Umbigo de Eros

Te convido para sentar no sofá vermelho de Eros... Vamos escarafunchar os Umbigos!

Escrevo sob o impacto do filme Another Earth. Muitas lágrimas e emoções, vindas, certamente, da Outra Terra que há em mim... Hoje, é disso que o filme falou, pra mim. Amanhã, com certeza, será uma nova leitura, já que se trata mesmo de um grande filme, com um grande tema, amplo, profundo, quase indizível. Uma obra de arte dessas que nos conduz, de um modo muito visceral, às grandes questões da existência: Morte, Amor, Culpa, Reparação, Transformação, Impermanência, Beleza... O filme mostra como aquilo que há de mais vivo em nós só se faz visível nos momentos de profunda morte. 

O diretor Michael Cahill, denomina-o como "um drama de ficção científica indie épico minimalista", talvez tentativa de alargar o conceito do filme, realmente amplo nas questões que aborda. A história gira em torno da descoberta de um novo planeta, uma espécie de Terra duplicada, onde tudo daqui é reproduzido e espelhado, inclusive nós todos. Uma missão é montada e pessoas se candidatam a viajar até lá, exumando perguntas ontológicas, que, de fundo, podem resumir-se numa única: O que eu diria/faria ao encontrar comigo mesma? Se houvesse esta possibilidade, eu gostaria muito de me olhar com o carinho, condescêndencia e curiosidade com que olho o outro. E sob privilegiada perspectiva, e percebendo, profundamente, minha beleza e meus dons, me apaixonar perdidamente por mim... E cessaria a divisão. E viveria, finalmente, numa única terra... Enfim, A Outra Terra me fez viajar.

Os protagonistas sofrem perda irreparável: Ele, a família, ela, a garota que fora antes de causar o acidente fatídico que matou a família dele. Interessante acompanhar os trajetos internos de ambos, em meio a paisagem externa sempre nublada. Seria metáfora da falta de sentido da vida? Desses momentos quando os matizes das cores entram em greve e tudo se faz e se vê insosso, sem sabor, sem vida? O cinema tem dessas coisas... Os dois são lançados ao duplo em si, já e sempre presente, mas até então, invisível (ou visível em sua analogia com o planeta que veem a olho nu tão próximo da Terra). A sombra, o obscuro e desconhecido, é trazido à luz juntamente com a própria luz, a mais límpida e sagrada que guardavam escondido na Segunda Terra em si... Ela, do choque e da culpa, e ele, do choque e do ódio, alcançam, por caminhos internos distintos e misteriosos, o amor. E, talvez só tenham alcançado porque não o buscaram, já que o amor enredou-os, costurou-se neles a partir do umbigo de uma outra Terra...

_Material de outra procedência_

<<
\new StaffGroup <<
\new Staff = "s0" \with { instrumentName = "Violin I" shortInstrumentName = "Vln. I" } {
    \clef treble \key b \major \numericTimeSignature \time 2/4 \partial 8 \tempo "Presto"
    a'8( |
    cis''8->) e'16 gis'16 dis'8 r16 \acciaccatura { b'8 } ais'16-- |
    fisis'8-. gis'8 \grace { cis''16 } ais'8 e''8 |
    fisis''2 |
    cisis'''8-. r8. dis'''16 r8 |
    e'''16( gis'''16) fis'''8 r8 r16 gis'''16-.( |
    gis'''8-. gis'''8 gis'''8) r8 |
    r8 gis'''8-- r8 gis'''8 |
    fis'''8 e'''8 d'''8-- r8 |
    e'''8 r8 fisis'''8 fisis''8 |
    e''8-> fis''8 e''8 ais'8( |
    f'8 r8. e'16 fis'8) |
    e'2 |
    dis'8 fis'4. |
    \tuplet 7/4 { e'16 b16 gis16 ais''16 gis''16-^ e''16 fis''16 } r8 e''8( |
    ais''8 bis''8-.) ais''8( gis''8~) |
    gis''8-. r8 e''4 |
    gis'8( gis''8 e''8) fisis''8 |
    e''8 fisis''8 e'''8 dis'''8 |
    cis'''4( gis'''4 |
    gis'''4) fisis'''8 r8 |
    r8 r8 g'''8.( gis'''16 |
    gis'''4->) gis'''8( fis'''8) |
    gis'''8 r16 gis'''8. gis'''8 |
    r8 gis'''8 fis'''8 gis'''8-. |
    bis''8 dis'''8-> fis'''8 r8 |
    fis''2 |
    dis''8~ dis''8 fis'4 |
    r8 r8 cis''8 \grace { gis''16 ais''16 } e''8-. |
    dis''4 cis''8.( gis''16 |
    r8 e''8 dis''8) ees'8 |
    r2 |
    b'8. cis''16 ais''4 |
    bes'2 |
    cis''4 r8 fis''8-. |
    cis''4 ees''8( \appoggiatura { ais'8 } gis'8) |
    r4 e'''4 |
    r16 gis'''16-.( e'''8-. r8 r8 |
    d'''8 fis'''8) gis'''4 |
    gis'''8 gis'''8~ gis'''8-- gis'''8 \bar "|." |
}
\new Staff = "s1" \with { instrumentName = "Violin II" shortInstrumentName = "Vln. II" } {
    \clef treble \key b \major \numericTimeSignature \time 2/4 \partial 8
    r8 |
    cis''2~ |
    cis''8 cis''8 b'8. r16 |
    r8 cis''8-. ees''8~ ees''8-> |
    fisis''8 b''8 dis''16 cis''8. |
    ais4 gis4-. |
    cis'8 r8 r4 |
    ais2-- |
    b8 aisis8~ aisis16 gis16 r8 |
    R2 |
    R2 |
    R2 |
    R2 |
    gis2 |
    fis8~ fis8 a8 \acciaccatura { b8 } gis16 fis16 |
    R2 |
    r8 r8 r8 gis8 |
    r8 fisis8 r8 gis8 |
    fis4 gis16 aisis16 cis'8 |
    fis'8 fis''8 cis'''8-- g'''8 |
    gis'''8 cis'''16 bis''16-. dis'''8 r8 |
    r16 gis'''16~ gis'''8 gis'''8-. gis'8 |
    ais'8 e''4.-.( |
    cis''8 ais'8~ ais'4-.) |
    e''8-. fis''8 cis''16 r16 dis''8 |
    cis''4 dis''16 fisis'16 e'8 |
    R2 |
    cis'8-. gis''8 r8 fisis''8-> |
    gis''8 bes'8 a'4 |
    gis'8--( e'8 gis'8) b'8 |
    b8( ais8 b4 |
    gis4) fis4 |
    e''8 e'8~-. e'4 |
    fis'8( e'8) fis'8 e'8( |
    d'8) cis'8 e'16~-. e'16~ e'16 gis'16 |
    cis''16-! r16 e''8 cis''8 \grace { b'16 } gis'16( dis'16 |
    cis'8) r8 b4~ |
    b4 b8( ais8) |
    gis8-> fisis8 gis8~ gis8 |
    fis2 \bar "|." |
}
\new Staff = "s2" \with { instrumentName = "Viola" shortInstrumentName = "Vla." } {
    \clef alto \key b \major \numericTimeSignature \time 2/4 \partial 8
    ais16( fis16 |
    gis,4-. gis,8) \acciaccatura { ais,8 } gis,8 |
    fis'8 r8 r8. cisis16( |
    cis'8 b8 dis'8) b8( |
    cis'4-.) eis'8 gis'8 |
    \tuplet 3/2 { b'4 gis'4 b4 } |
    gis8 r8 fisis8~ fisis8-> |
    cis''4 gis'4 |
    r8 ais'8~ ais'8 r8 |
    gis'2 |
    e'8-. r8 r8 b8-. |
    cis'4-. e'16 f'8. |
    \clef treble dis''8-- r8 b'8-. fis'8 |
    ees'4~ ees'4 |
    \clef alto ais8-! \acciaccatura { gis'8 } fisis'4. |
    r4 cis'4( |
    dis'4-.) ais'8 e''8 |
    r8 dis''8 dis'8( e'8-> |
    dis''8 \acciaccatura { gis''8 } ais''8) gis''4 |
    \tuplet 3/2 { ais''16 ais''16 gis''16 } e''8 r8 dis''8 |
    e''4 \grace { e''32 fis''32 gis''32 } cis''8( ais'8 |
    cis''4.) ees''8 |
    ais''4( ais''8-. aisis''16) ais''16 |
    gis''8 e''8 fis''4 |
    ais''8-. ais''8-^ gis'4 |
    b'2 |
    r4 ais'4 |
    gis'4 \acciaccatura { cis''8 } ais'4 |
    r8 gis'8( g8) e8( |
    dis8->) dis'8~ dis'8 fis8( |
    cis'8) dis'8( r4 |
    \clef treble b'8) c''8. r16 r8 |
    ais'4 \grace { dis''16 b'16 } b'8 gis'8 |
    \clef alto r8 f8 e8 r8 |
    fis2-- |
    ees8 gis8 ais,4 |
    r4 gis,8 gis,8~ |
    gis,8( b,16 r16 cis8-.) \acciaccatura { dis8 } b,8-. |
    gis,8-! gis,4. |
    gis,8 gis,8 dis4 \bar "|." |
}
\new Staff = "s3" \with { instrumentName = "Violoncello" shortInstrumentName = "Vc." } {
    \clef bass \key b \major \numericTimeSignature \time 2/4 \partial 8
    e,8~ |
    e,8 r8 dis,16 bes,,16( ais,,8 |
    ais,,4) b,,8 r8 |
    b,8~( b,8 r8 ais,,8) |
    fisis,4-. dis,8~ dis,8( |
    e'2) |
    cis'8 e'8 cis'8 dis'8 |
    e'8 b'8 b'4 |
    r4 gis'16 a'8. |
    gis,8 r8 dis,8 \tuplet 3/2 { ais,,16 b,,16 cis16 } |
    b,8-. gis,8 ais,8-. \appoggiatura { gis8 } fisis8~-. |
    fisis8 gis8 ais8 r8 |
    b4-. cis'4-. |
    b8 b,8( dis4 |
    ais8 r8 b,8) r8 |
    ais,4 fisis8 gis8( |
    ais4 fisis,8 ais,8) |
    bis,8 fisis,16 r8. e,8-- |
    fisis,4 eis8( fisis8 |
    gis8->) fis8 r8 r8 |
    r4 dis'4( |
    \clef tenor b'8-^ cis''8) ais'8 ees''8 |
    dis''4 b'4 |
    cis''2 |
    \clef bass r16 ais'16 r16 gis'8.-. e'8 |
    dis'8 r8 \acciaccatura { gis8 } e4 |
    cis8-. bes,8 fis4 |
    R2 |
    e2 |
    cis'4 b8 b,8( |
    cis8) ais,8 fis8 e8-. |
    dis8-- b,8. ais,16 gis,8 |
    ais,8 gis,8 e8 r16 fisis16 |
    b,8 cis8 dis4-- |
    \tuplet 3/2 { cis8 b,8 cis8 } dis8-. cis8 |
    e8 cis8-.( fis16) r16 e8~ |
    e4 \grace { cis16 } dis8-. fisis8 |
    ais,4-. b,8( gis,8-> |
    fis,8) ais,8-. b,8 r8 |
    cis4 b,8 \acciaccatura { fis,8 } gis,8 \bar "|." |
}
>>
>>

Também interessante e, de novo, constrangedor, acompanhar a dicotomia amor-ódio no protagonista, que se vê amando (sem saber, numa espécie de cegueira simbólica) aquilo que acreditava mais odiar: A pessoa que matou sua familia. Assim, a lógica e a razão acusam sua própria insuficiência exumando os mistérios da vida e do próprio amor... 

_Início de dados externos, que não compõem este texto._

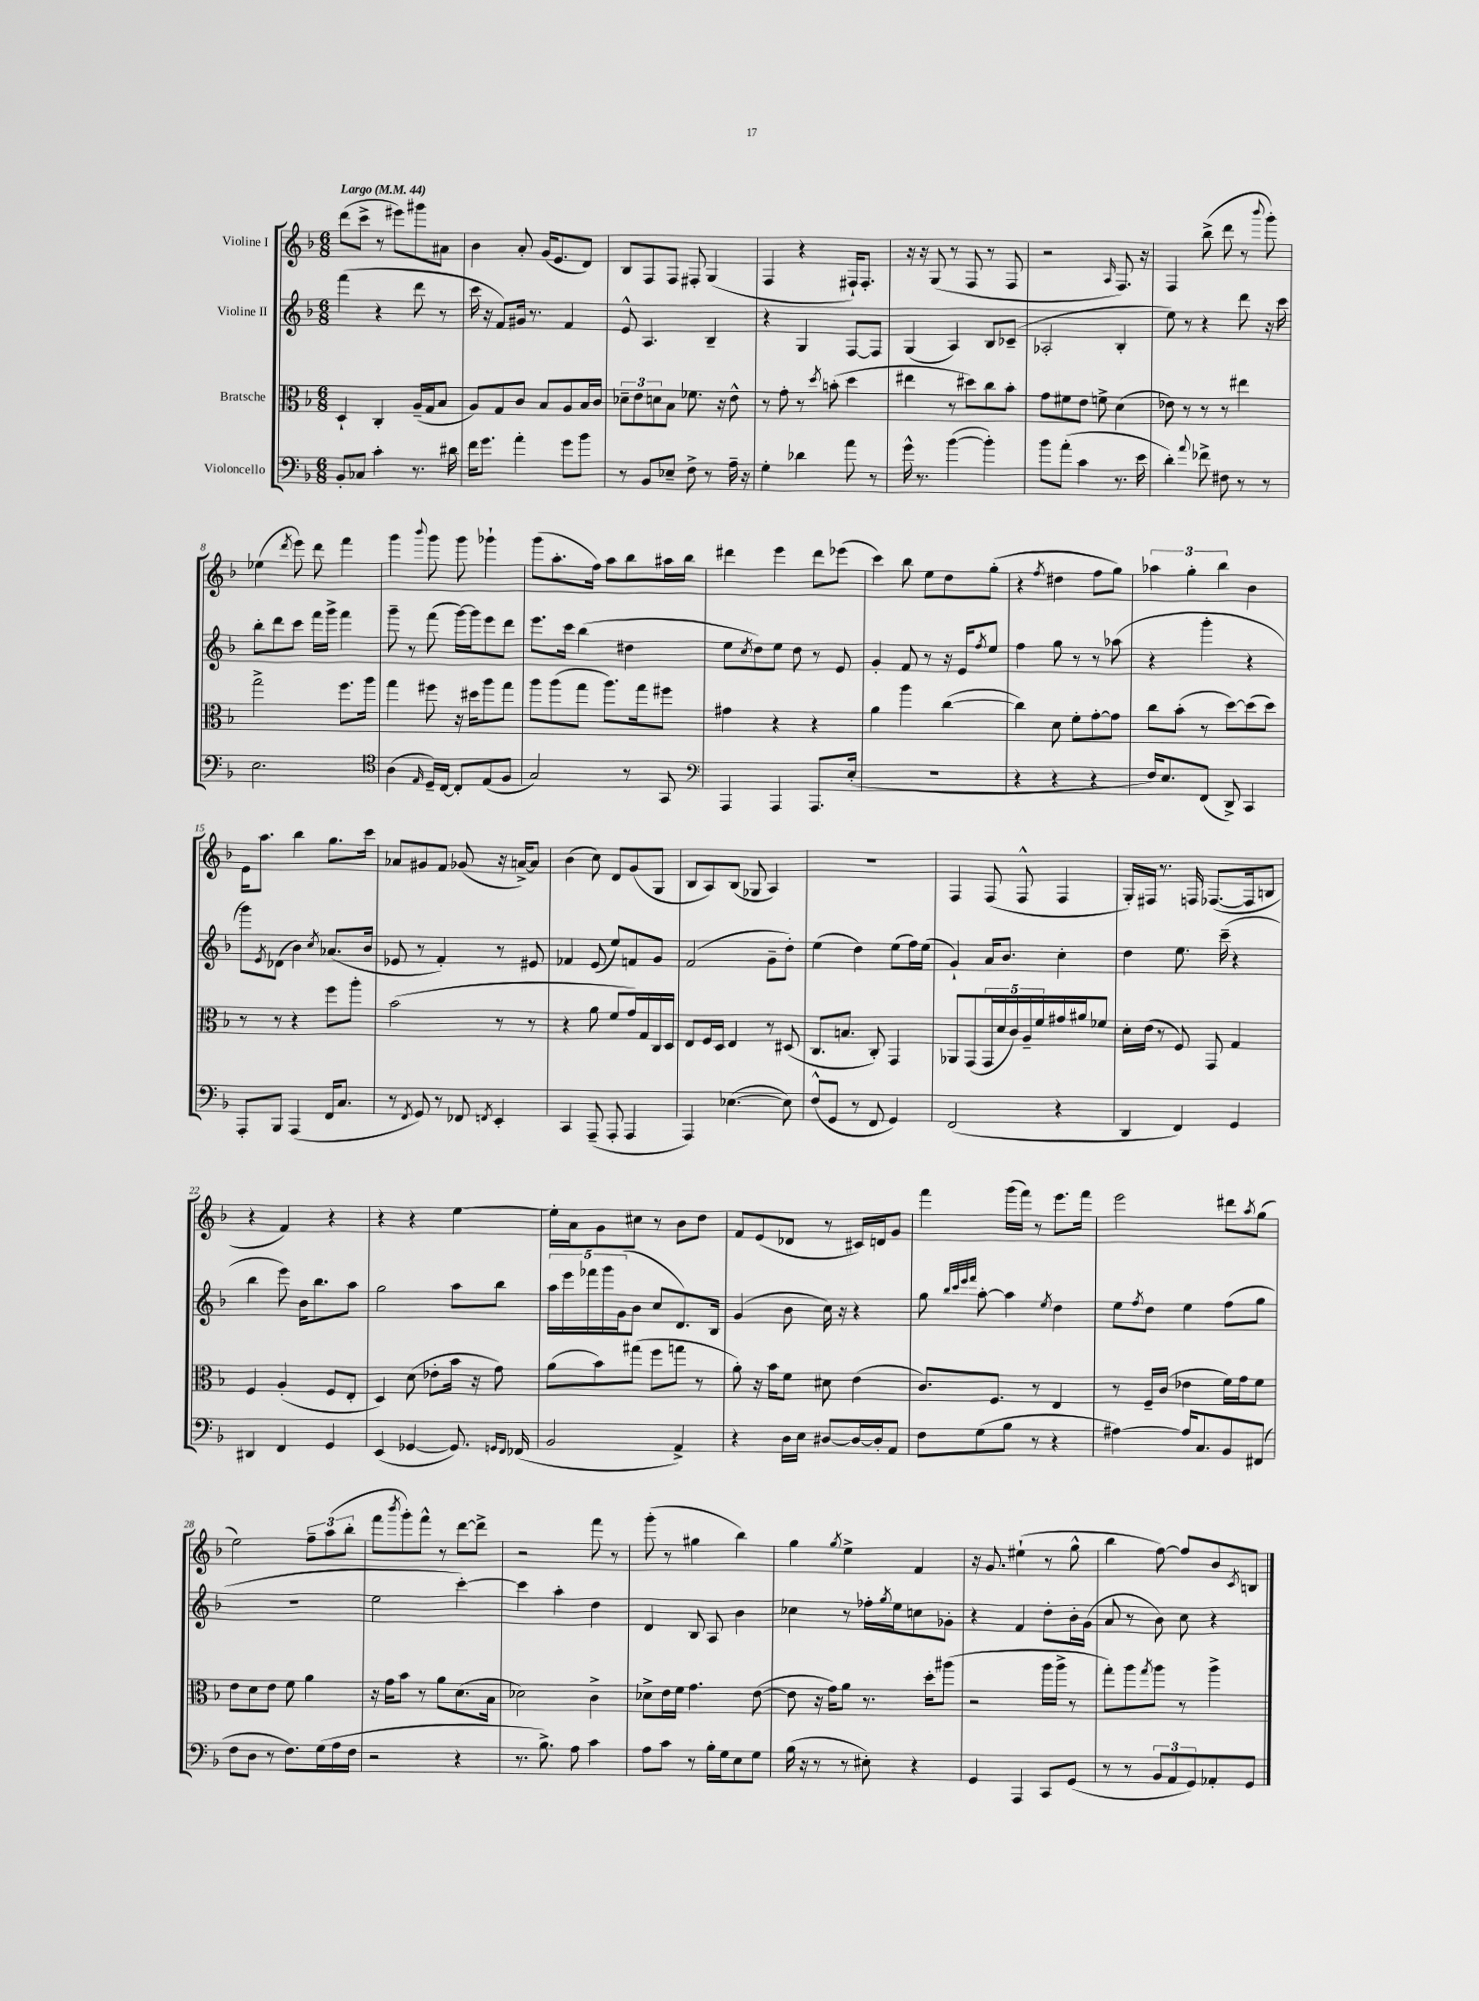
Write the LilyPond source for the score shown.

<<
\new StaffGroup <<
\new Staff = "s0" \with { instrumentName = "Violine I" } {
    \clef treble \key f \major \numericTimeSignature \time 6/8 \tempo "Largo" 4 = 44
    d'''8( c'''8-> r8 eis'''8) gis'''8 ais'8 |
    bes'4 a'8-. g'16( e'8. d'8) |
    bes8 f8 f8 fis8-. g4( |
    f4 r4 fis16-!) fis8.-. |
    r16 r16 g8( r8 f8 r8 f8 |
    r2 \grace { a16 } f8.) r16 |
    f4 bes''8->( d'''8 r8 \appoggiatura { bes'''8 } g'''8-.) |
    ees''4( \acciaccatura { d'''8 } e'''8) d'''8 f'''4 |
    g'''4 \appoggiatura { bes'''8 } g'''8 g'''8 ges'''4-! |
    g'''8( a''8.-. f''16) a''8 bes''8 ais''16 bes''16 |
    dis'''4 e'''4 dis'''8 ees'''8( |
    c'''4) bes''8 e''8 d''8 g''8-.( |
    r4 \acciaccatura { f''8 } dis''4 f''8 g''8) |
    \tuplet 3/2 { aes''4 g''4-. bes''4 } bes'4 |
    e'16 a''8. bes''4 g''8. c'''16 |
    aes'8 gis'8 f'8 ges'8( r16 a'16~->) a'8 |
    bes'4( c''8) d'8 g'8( g8 |
    bes8 a8) bes8( ges8 a4) |
    R2. |
    f4 f8( f8-^ f4 |
    g16-.) fis16 r8. f16 fes8.~( fes16 b8 |
    r4 f'4) r4 |
    r4 r4 e''4~ |
    e''16-. a'16 g'8 cis''8 r8 bes'8 d''8 |
    f'8 e'8( des'8 r8 cis'16) d'16 g'8 |
    f'''4 g'''16( f'''16) r8 e'''8. f'''16 |
    e'''2 dis'''8 \acciaccatura { a''8 } g''8( |
    e''2) \tuplet 3/2 { f''8-- a''8( bes''8-. } |
    f'''8 \acciaccatura { bes'''8 } g'''8-.) f'''8-^ r8 d'''8~ d'''8-> |
    r2 f'''8 r8 |
    g'''8-.( r8 gis''4 bes''4) |
    g''4 \acciaccatura { g''8 } e''4-> f'4 |
    r16 g'8. eis''4-!( r8 g''8-^ |
    bes''4 f''8~) f''8 bes'8 \acciaccatura { c'8 } b8 \bar "|." |
}
\new Staff = "s1" \with { instrumentName = "Violine II" } {
    \clef treble \key f \major \numericTimeSignature \time 6/8
    f'''4( r4 d'''8 r8 |
    c'''16 r16 f'8) gis'16 r8. f'4 |
    e'8-^ a4. bes4-- |
    r4 g4 f8~ f8 |
    g4( a4) bes8 ces'8--( |
    aes2-. bes4-. |
    e''8) r8 r4 d'''8 r16 c'''16 |
    bes''8-. d'''8 c'''8 f'''16 g'''16-> f'''4 |
    g'''8-- r8 f'''8( g'''16~) g'''16 e'''8 d'''8 |
    e'''8. c'''16 bes''4( dis''4 |
    e''8 \acciaccatura { c''8 } d''8) e''8 d''8 r8 e'8 |
    g'4-. f'8 r8 r16 e'16 \acciaccatura { f''8 } e''8 |
    f''4 g''8 r8 r8 aes''8( |
    r4 g'''4-. r4 |
    g'''8) \acciaccatura { e'8 } des'8( bes'4) \acciaccatura { c''8 } aes'8.( bes'16 |
    ees'8 r8 f'4-.) r8 eis'8 |
    fes'4 e'8( e''8) f'8 g'8 |
    f'2( g'8-- d''8-.) |
    e''4( d''4) e''8( f''16) e''16( |
    g'4-!) a'16 bes'8. c''4-. |
    d''4 e''8. c'''16--( r4 |
    bes''4 e'''8) bes'16 bes''8. a''8 |
    g''2 a''8 bes''8 |
    \tuplet 5/4 { a''16 e'''16 fes'''16 g'''16 g'16( } bes'8 c''8 d'8.) bes16 |
    g'4( bes'8 c''16) r16 r4 |
    g''8 \grace { bes''32 c'''32 e'''32 f'''32 } a''8~-. a''4 \acciaccatura { e''8 } d''4 |
    e''8 \acciaccatura { f''8 } d''8 e''4 f''8( g''8 |
    R2. |
    e''2 c'''4~-.) |
    c'''4 a''4-. d''4 |
    d'4 bes8 a8 bes'4 |
    ces''4 r8 fes''16-. \acciaccatura { g''8 } e''16 c''8 ges'8-. |
    r4 f'4 d''8-. bes'16-. g'16( |
    a'8 r8 bes'8) c''8 r4 \bar "|." |
}
\new Staff = "s2" \with { instrumentName = "Bratsche" } {
    \clef alto \key f \major \numericTimeSignature \time 6/8
    d4-! c4-. a16--( g16 bes8 |
    a8) g8 c'8 bes8 a8 bes16 c'16 |
    \tuplet 3/2 { des'8-- e'8 d'8 } bes8 fes'8. r16 e'8-^ |
    r8 g'8-. r8 \acciaccatura { d''8 } b'8-.( d''4 |
    eis''4 r8 dis''8) c''8 bes'8-. |
    g'8 fis'8 e'8 f'8-> d'4( |
    ees'8) r8 r8 r8 eis''4 |
    g''2-> f''8. a''16 |
    g''4 fis''8 r16 dis''16 a''8 g''8 |
    a''8 a''8( g''8 a''8.) g''16 fis''8 |
    gis'4 r4 r4 |
    a'4 a''4 c''4~( |
    c''4) d'8 f'8-. g'8~-. g'8 |
    c''8 bes'8-.( r8 d''8~) d''8( d''8) |
    r8 r8 r4 f''8 a''8-. |
    bes'2( r8 r8 |
    r4 a'8 f'8 g'16) g16 c16 d16 |
    e8 f16 d16 e4 r8 dis8( |
    c8. b8. c8-.) g,4 |
    aes,8 g,8( \tuplet 5/4 { g,16 d'16 c'16) a16-- f'16 } gis'16 ais'16 fes'8 |
    d'16-. e'16( r8 f8) g,8 g4 |
    f4 a4-.( f8 e8-. |
    d4) d'8( ees'8-. bes'16 r16 g'8) |
    a'8( bes'8) gis''8( f''8 g''8 r8 |
    a'8-.) r16 bes'16 f'8 dis'8 e'4( |
    c'8.) f8. r8 e4 |
    r8 f16-- c'16( ees'4 f'16) g'16 f'8 |
    e'8 d'8 e'8 f'8 a'4 |
    r16 g'16 bes'8 r8 a'8 d'8.( bes16 |
    des'2) c'4-> |
    des'8-> e'16 f'16 g'4. e'8~( |
    e'8 r16 g'16) a'8 r8. d''16-. ais''8( |
    r2 a''16 a''16-> r8 |
    g''8-.) a''8 \acciaccatura { g''8 } a''8 r8 a''4-> \bar "|." |
}
\new Staff = "s3" \with { instrumentName = "Violoncello" } {
    \clef bass \key f \major \numericTimeSignature \time 6/8
    bes,8-. ces8 c'4-. r8. dis'16 |
    f'16 g'8. a'4-. g'8 bes'8 |
    r8 bes,8 ees8-- f8-> r8 a16-- r16 |
    g4-. des'4 a'8 r8 |
    g'16-^ r8. bes'4~( bes'4-.) |
    bes'8 a'8-.( c'4 r8. e'16 |
    d'4-.) \appoggiatura { a'8 } fes'8-> fis8 r8 r8 |
    e2. |
    \clef tenor a4( \grace { e16 } d16--) c16~ c8-. e8( f8 |
    g2) r8 g,8 |
    \clef bass a,,4 a,,4 a,,8. e16-.( |
    R2. |
    r4 r4 r4 |
    f16) e8. f,8( d,8->) c,4 |
    a,,8-. bes,,8 a,,4( f,16 c8. |
    r8 \acciaccatura { f,8 } g,8) r8 fes,8 \acciaccatura { f,8 } e,4-. |
    c,4 a,,8--( a,,8-. a,,4 |
    a,,4) ees4.~( ees8) |
    f8-^( g,8 r8 f,8 g,4) |
    f,2( r4 |
    d,4 f,4) g,4 |
    dis,4 f,4 g,4 |
    e,4( ges,4~ ges,8.) \grace { g,16 f,16 } fes,16( |
    bes,2 a,4->) |
    r4 d16 e16 dis8~ dis16~ dis16-. a,8 |
    f8 g8( bes8 r8 r4 |
    ais4~) ais16 c8. bes,8 fis,8( |
    f8 d8 r8 f8.) g16( a16 f16 |
    r2 r4 |
    r8. bes8.->) a8 c'4 |
    a8 c'8 r8 bes16-. g16 e8 g8 |
    bes16( r16 r8 r8 eis8-.) r4 |
    g,4 a,,4 c,8 g,8( |
    r8 r8 \tuplet 3/2 { bes,8 a,8 g,8) } aes,8-. g,8 \bar "|." |
}
>>
>>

Mas o personagem mais interessante do filme é mesmo o faxineiro indiano, Purdeep, cego (realmente) e também muito sábio, de uma sensibilidade absurda, capaz de sentir e perceber para além do conhecido. No desenrolar da trama ficamos sabendo que sua cegueira foi causada por ele mesmo (Cansou-se de se ver em todo lugar), assim como a eminente surdez, já que ele joga alvejante nos ouvidos tornando-se surdo. Numa das cenas mais belas do filme, vemos que, ainda assim, ele segue, para sua agonia, vendo e ouvindo, de outros modos, exalando o perfume sutil dos sentidos escondidos por traz dos sentidos... 

E você, o que você diria pra si ao encontrar consigo mesmo(a)?